# Just 24 cents & it looks like fun



## Suzanne (Nov 3, 2008)

This one looks really good and I just couldn't pass it up. I definitely need that 12-step program we were talking about.


----------



## Cowgirl (Nov 1, 2008)

oh oh oh ...I can't pass up a .24 book with a good recommendation.  It's already downloaded to Olga!


----------



## Suzanne (Nov 3, 2008)

I haven't read it yet, Cowgirl. But I read the little synopsis on Amazon. It reminds me of the Shopaholic series which I enjoyed. But I couldn't pass up a 24 cent chick book.


----------



## Gertie Kindle (Nov 6, 2008)

24 cents?  Why not.  I'd better make a trip to coinstar soon.


----------



## DKristie1734 (Nov 14, 2008)

Glad to know I'm not the only one!  Kinda funny as it's not a book I would normally buy at my local bookstore (borrow from the library, yes) but for $0.24 I couldn't pass it up either!


----------



## Kat (Oct 31, 2008)

For 24 cents I don't even need to read a sample. Thanks for the heads up!

Kat


----------



## ABC (Nov 11, 2008)

Thanks a lot for sharing your discovery!  How can you go wrong for 24 cents?  Planning for a long plane ride next week and stocking up so I don't get caught with nothing to read.  Anyone else have any good inexpensive reads (not sci-fi)?


----------



## Gertie Kindle (Nov 6, 2008)

ABC said:


> Thanks a lot for sharing your discovery! How can you go wrong for 24 cents? Planning for a long plane ride next week and stocking up so I don't get caught with nothing to read. Anyone else have any good inexpensive reads (not sci-fi)?

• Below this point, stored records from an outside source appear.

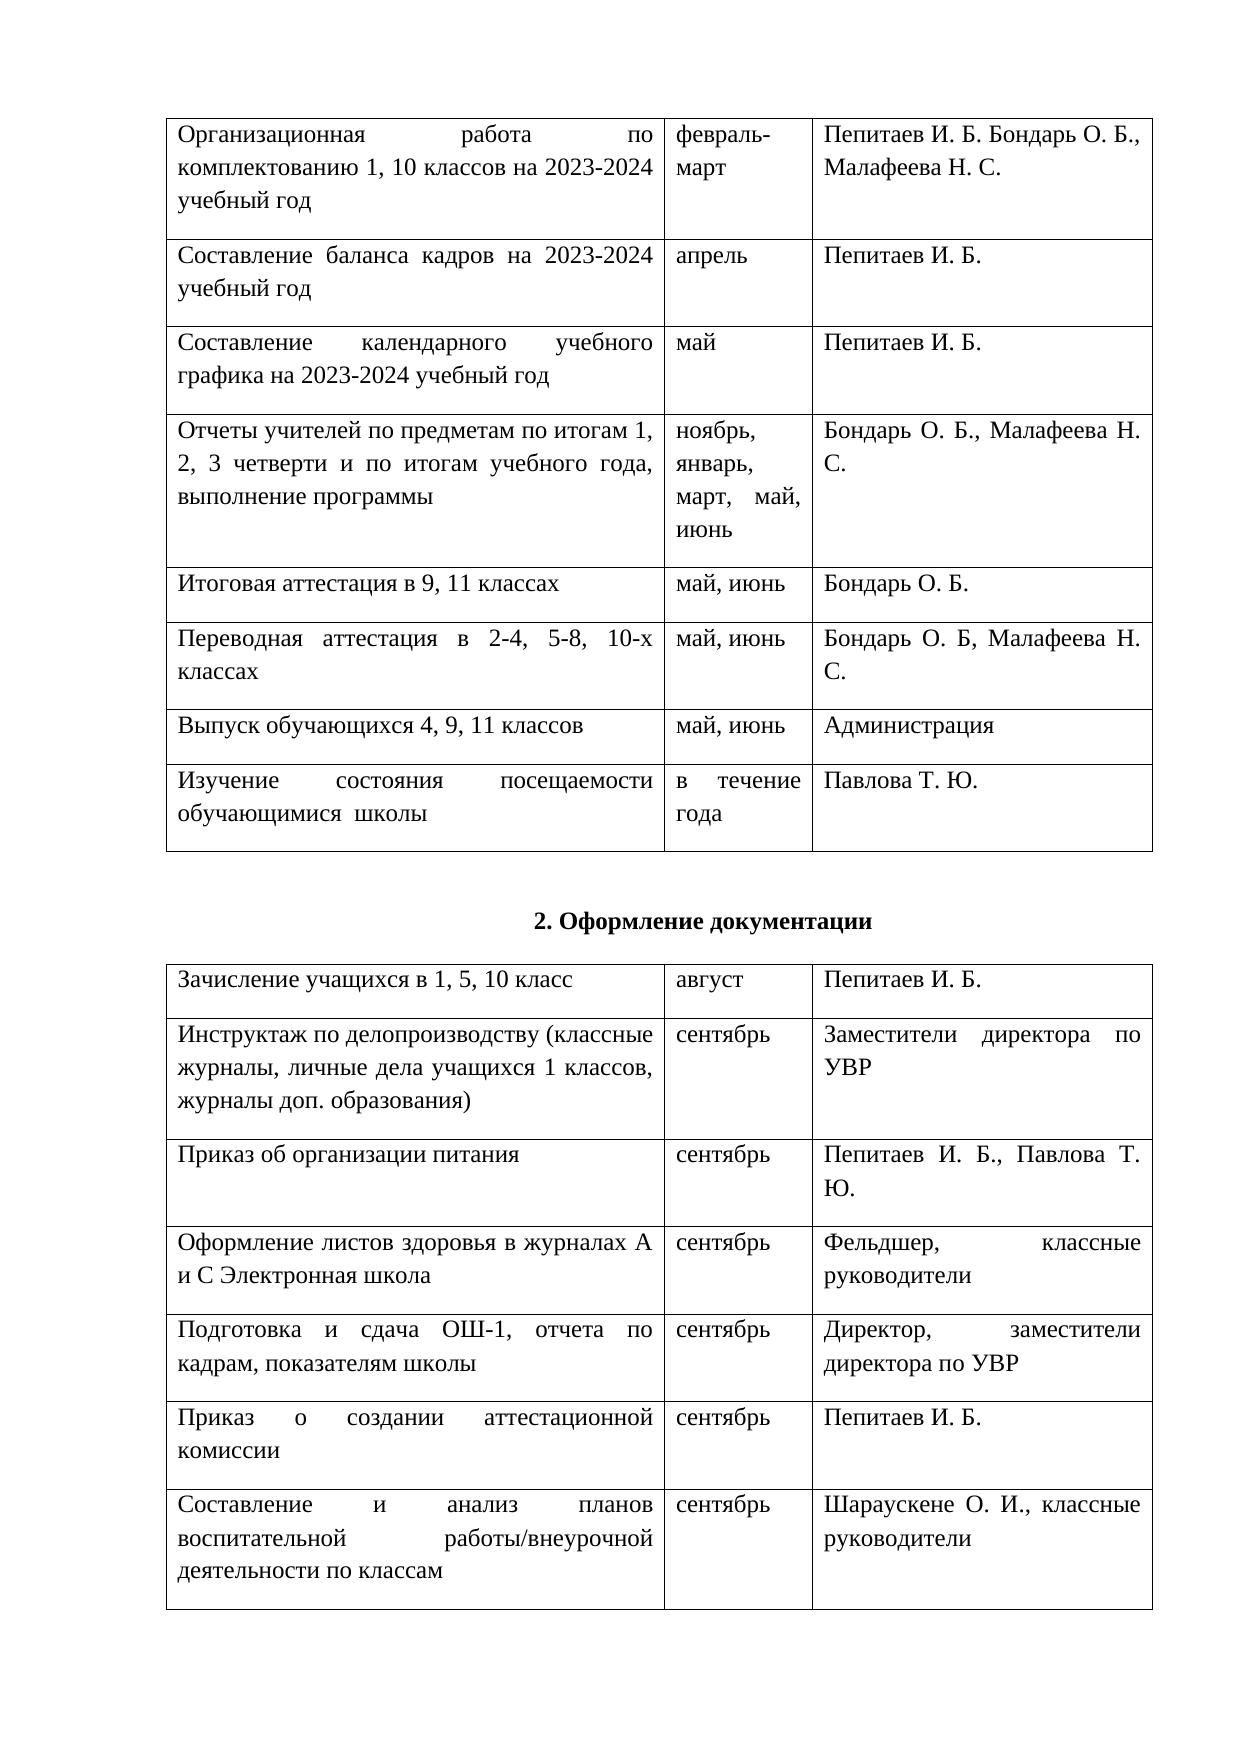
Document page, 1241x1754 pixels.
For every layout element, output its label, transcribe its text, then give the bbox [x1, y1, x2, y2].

table_cell Оформление листов здоровья в журналах А и С Электронная школа [167, 1227, 664, 1313]
table_cell ноябрь, январь, март, май, июнь [665, 415, 812, 567]
table_cell Итоговая аттестация в 9, 11 классах [167, 568, 664, 622]
table_cell Директор, заместители директора по УВР [813, 1315, 1152, 1401]
table_cell Выпуск обучающихся 4, 9, 11 классов [167, 710, 664, 764]
table_cell Шараускене О. И., классные руководители [813, 1490, 1152, 1609]
table_cell Отчеты учителей по предметам по итогам 1, 2, 3 четверти и по итогам учебного года, выполнение программы [167, 415, 664, 567]
table_cell август [665, 965, 812, 1018]
table_cell Приказ об организации питания [167, 1140, 664, 1226]
table_cell Пепитаев И. Б. [813, 327, 1152, 414]
table_cell Составление календарного учебного графика на 2023-2024 учебный год [167, 327, 664, 414]
table_cell в течение года [665, 765, 812, 851]
table_cell Бондарь О. Б., Малафеева Н. С. [813, 415, 1152, 567]
table_cell февраль-март [665, 119, 812, 239]
table_cell Фельдшер, классные руководители [813, 1227, 1152, 1313]
table_cell сентябрь [665, 1402, 812, 1488]
table_cell май, июнь [665, 710, 812, 764]
table_cell 2. Оформление документации [166, 852, 1152, 963]
table_cell май [665, 327, 812, 414]
table_cell сентябрь [665, 1490, 812, 1609]
table_cell Составление баланса кадров на 2023-2024 учебный год [167, 240, 664, 326]
table_cell Организационная работа по комплектованию 1, 10 классов на 2023-2024 учебный год [167, 119, 664, 239]
table_cell Пепитаев И. Б., Павлова Т. Ю. [813, 1140, 1152, 1226]
table_cell Подготовка и сдача ОШ-1, отчета по кадрам, показателям школы [167, 1315, 664, 1401]
table_cell сентябрь [665, 1227, 812, 1313]
table_cell Павлова Т. Ю. [813, 765, 1152, 851]
table_cell сентябрь [665, 1140, 812, 1226]
table_cell май, июнь [665, 568, 812, 622]
table_cell Пепитаев И. Б. [813, 965, 1152, 1018]
table_cell сентябрь [665, 1315, 812, 1401]
table_cell сентябрь [665, 1019, 812, 1138]
table_cell Приказ о создании аттестационной комиссии [167, 1402, 664, 1488]
table_cell Бондарь О. Б. [813, 568, 1152, 622]
table_cell Составление и анализ планов воспитательной работы/внеурочной деятельности по классам [167, 1490, 664, 1609]
table_cell Изучение состояния посещаемости обучающимися школы [167, 765, 664, 851]
table_cell Бондарь О. Б, Малафеева Н. С. [813, 623, 1152, 709]
table_cell Администрация [813, 710, 1152, 764]
table_cell Пепитаев И. Б. Бондарь О. Б., Малафеева Н. С. [813, 119, 1152, 239]
table_cell апрель [665, 240, 812, 326]
table_cell Переводная аттестация в 2-4, 5-8, 10-х классах [167, 623, 664, 709]
table_cell Зачисление учащихся в 1, 5, 10 класс [167, 965, 664, 1018]
table_cell Пепитаев И. Б. [813, 1402, 1152, 1488]
table_cell май, июнь [665, 623, 812, 709]
table_cell Пепитаев И. Б. [813, 240, 1152, 326]
table_cell Заместители директора по УВР [813, 1019, 1152, 1138]
table_cell Инструктаж по делопроизводству (классные журналы, личные дела учащихся 1 классов, журналы доп. образования) [167, 1019, 664, 1138]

To Dance with Kings; 32 cents, if you like historical fiction.


----------



## Suzanne (Nov 3, 2008)

I have that To Dance With Kings on my Kindle. It looks like it's a long book too, so we get a lot of enjoyment for our 32 cents!


----------



## Gertie Kindle (Nov 6, 2008)

Suzanne said:


> I have that To Dance With Kings on my Kindle. It looks like it's a long book too, so we get a lot of enjoyment for our 32 cents!


Not only long, but pretty meaty. A lot of history, a lot of heartache for our four heroines and the last in the line goes through The Terror after the French Revolution.


----------



## Angela (Nov 2, 2008)

gertiekindle said:


> 24 cents? Why not. I'd better make a trip to coinstar soon.


Yep, if I keep 1-clicking these bargains, I am gonna run out of book money real quick!! Time to check the console and the sofa cushions!!


----------



## Betsy the Quilter (Oct 27, 2008)

Angela said:


> Yep, if I keep 1-clicking these bargains, I am gonna run out of book money real quick!! Time to check the console and the sofa cushions!!


I found a dime yesterday, it went into my Kindle Kup:










Betsy


----------



## Angela (Nov 2, 2008)

Betsy the Quilter said:


> I found a dime yesterday, it went into my Kindle Kup:
> 
> 
> 
> ...


I've seriously thought about having a mug like that made!!


----------